Advantages of insect culture include proper protein folding and rapid, transient expression. Baculovirus-based products are more immunogenic than those from more conventional expression systems, which may be advantageous for vaccines but not for other products. Another minus is the presence of substantial quantities of baculovirus, which—even though they are not pathogenic to humans—must be cleared.

But perhaps the greatest drawback is regulatory uncertainty. “We filed our license application for an influenza vaccine three years ago,” Dr. Cox says, “and it is still not approved. All the problems are substrate related.”


Secretion of accurately folded protein via Corynebacterium glutamicum. [Ajinomoto]

Where It All Starts

Downstream bottlenecks are not the exclusive domain of large-scale processors. Initial or proof-of-principle purifications, the training ground of sorts for production scale, must often start from scratch, particularly for contract R&D firms.

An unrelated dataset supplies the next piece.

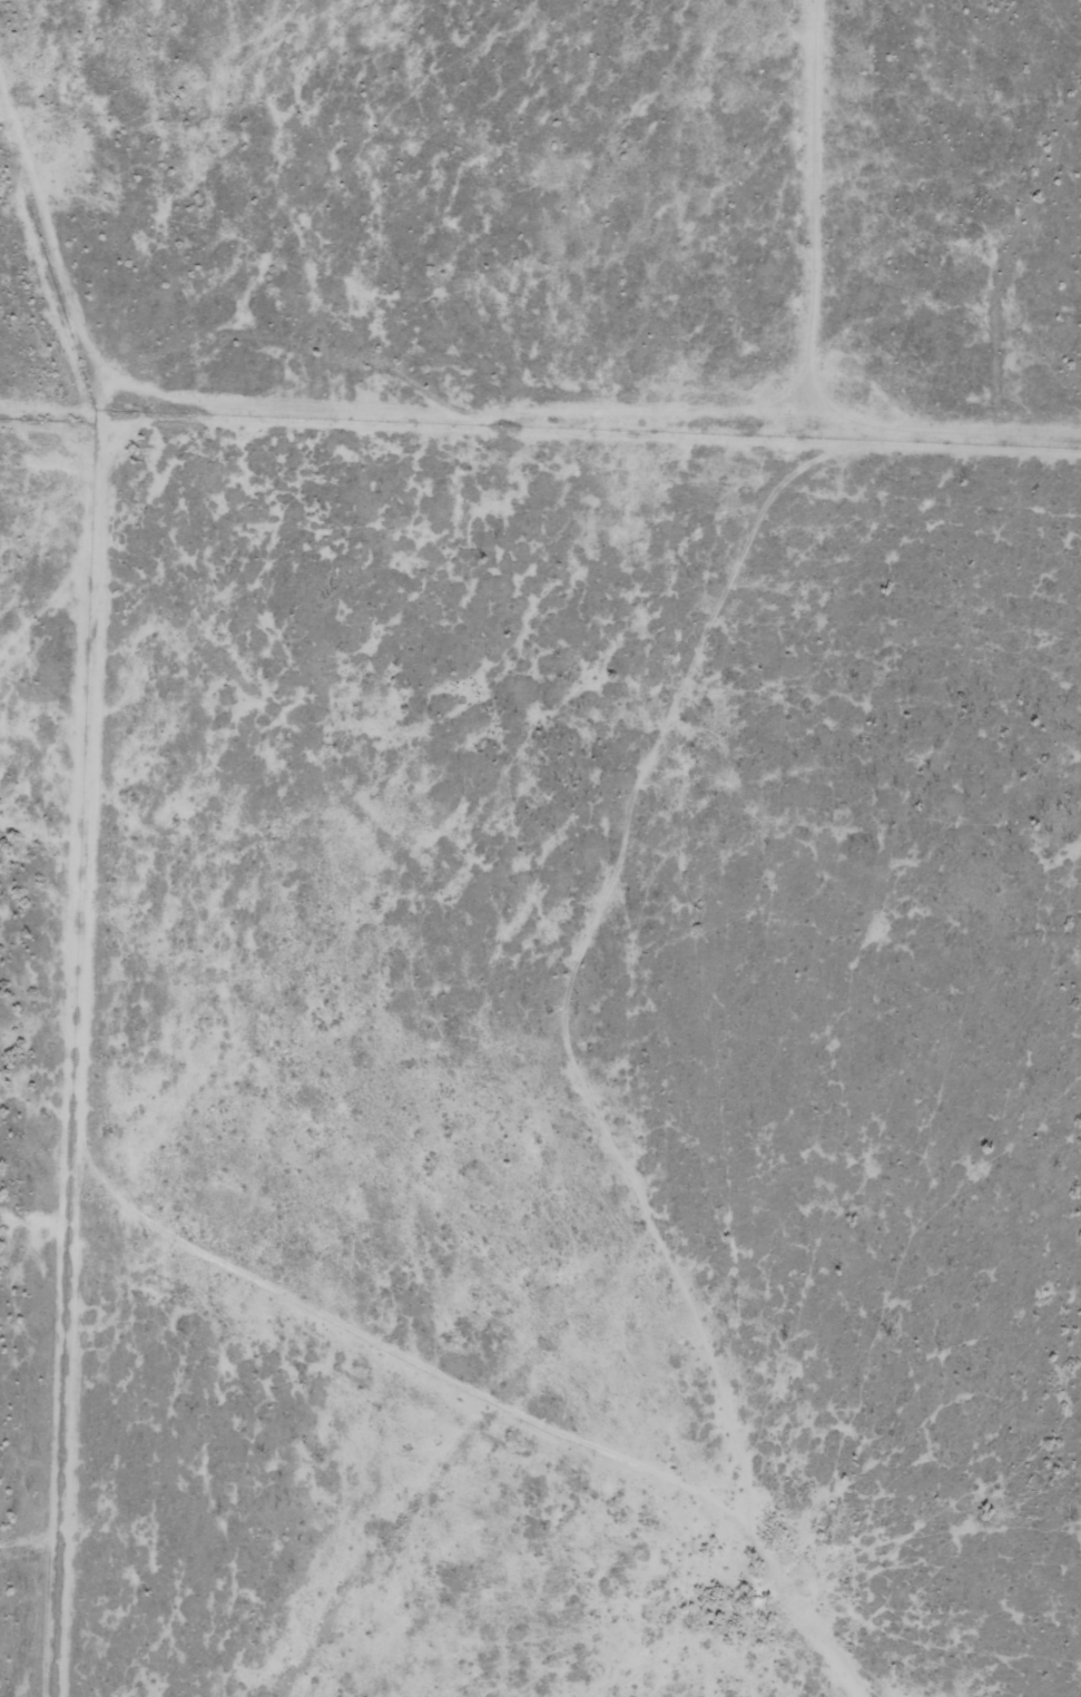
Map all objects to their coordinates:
road: (829, 220)
road: (48, 362)
road: (488, 425)
road: (535, 1015)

Outsourcing early-stage purification and expression is becoming popular due to the increasing number of competitive service providers, says Brett Modrell, director of process development at Monserate Biotechnology. Monserate, which specializes in batches of up to about 10 g, operates in the purification “trenches”—on molecules whose total purification portfolio may include little more than an HPLC trace.

Monserate first considers formulation and purification possibilities based on solubility and activity. At this stage, the major bottleneck is not too much protein straining facilities and equipment but the more prosaic lack of it. “The greater the expression levels, the easier the purification,” Modrell says. “Effort spent improving expression pays back many times over.”

Yet even here operations such as sample concentration and buffer exchange become as critical as they are for larger processes. One notable difference at this scale is the potential for using affinity tags based on transition metal chelates, which provides enough protein to characterize, and perhaps to experiment with. Affinity tags are impractical and undesirable at production scale.

Similarly, chromatography media chemistries, ligand density, capacity, and cleanability are characteristics as desirable at 5 g as 50 kg scales, as are the benefits of disposable mixing and fluid handling.

Eventually, if all goes well and the molecule progresses through development, the fruits of lessons learned at milligram and low-gram scales find their way to process development.